- Texte à lire
____
L'oeuvre pianistique de Debussy n'est ni celle d'un disciple de Liszt ni celle d'un maitre tributaire de l'académisme français; elle n'est pas non plus celle d'un innovateur radical, mais celle d'un génie circonspect." (Knut Franke)
Douze Etudes (1915)
Ces Etudes pour piano furent inspirées par Chopin, reprenant à son compte les mêmes difficultés techniques et de pure imagination virtuose que celles mises en oeuvre par le compositeur. Chaque étude est dotée d'un objectif technique précis, consistant à développer la capacité à jouer des sixtes, des octaves, mais Debussy y ajoute sa manière de jouer avec toutes les couleurs de sonorité du clavier. L'interprétation requiert non seulement une grande habileté technique mais aussi de jouer tant avec précision qu'avec une douceur tout en subtilité.
Erik Satie (1866-1925)
____
- Extrait de données
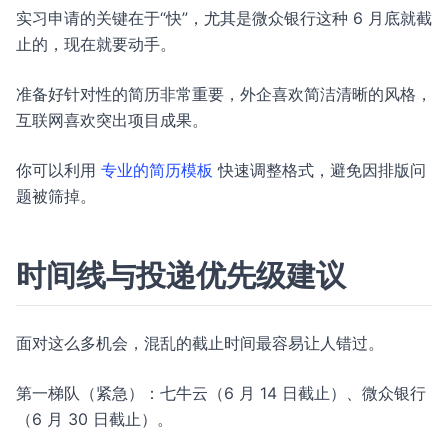
实习申请的关键在于“快”，尤其是微众银行这种 6 月底就截
止的，现在就要动手。
准备好针对性的简历非常重要，外企喜欢简洁清晰的风格，
互联网喜欢突出项目成果。
你可以利用
专业的简历模板
快速调整格式，避免因排版问
题被筛掉。
时间线与投递优先级建议
面对这么多机会，混乱的截止时间最容易让人错过。
第一梯队（紧急）：七牛云（6 月 14 日截止）、微众银行
（6 月 30 日截止）。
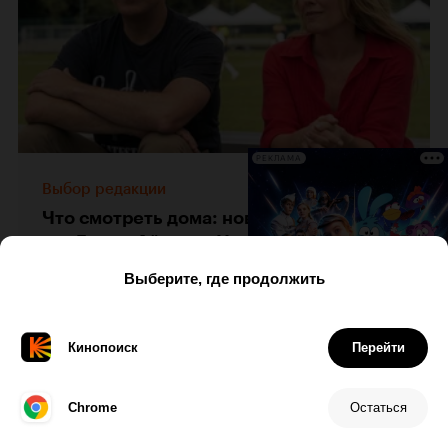
РЕКЛАМА
Выбор редакции
Что смотреть дома: новый Тед Лассо,
тур Билли Айлиш и Никита Панфилов в
соцсетях МВД
Вчера
0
____
- Consigne
Relevez, dans l'ordre où elles apparaissent, toutes les personnes nommées dans le texte sur l'oeuvre pianistique de Debussy.

- Réponse rédigée
Debussy, Liszt, Knut Franke, Chopin, Erik Satie.